*Exercise brief*
Lines holding the string "tail": copy each one from the listing below.
**** Given data
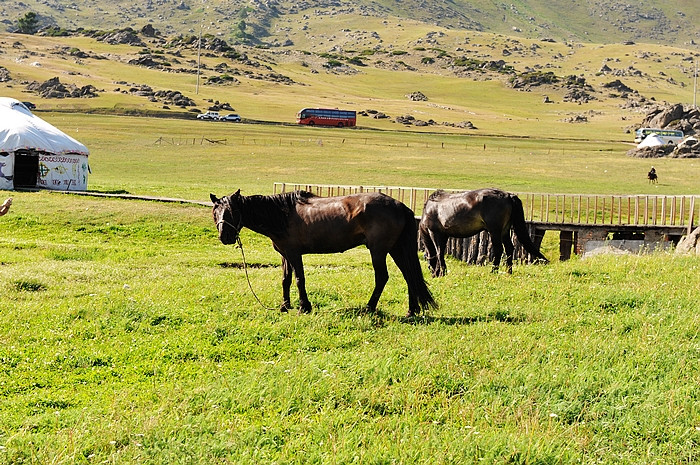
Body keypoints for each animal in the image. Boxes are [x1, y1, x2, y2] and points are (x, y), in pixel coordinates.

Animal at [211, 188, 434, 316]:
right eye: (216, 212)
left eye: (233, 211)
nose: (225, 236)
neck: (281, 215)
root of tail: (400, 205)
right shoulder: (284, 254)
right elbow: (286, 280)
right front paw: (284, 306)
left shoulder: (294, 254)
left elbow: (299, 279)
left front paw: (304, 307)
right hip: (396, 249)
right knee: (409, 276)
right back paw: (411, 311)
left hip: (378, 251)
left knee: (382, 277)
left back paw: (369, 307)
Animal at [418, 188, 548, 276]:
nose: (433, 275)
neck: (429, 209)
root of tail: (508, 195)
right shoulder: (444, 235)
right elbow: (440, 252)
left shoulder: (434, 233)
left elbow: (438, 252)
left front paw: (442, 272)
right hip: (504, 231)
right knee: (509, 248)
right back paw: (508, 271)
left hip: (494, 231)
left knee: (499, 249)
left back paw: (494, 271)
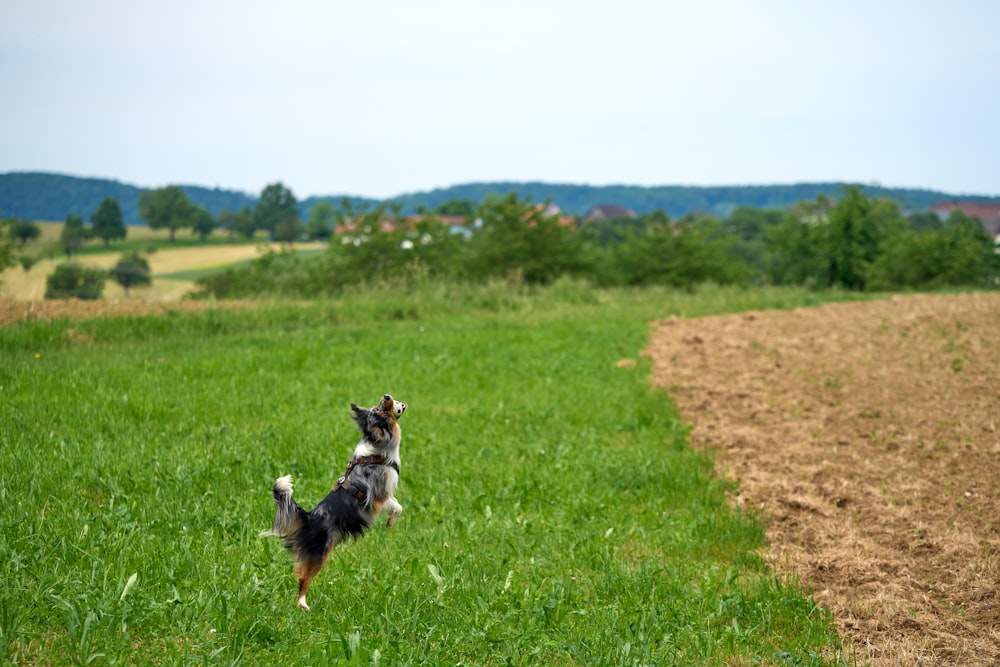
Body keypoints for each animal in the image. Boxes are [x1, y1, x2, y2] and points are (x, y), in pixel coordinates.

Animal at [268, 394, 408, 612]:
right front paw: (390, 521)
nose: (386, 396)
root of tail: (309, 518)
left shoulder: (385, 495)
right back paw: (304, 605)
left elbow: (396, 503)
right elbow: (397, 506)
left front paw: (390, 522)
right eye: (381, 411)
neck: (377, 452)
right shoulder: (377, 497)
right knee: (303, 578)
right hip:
********
*Result below*
root of tail: (400, 205)
root of tail: (508, 195)
root of tail: (309, 518)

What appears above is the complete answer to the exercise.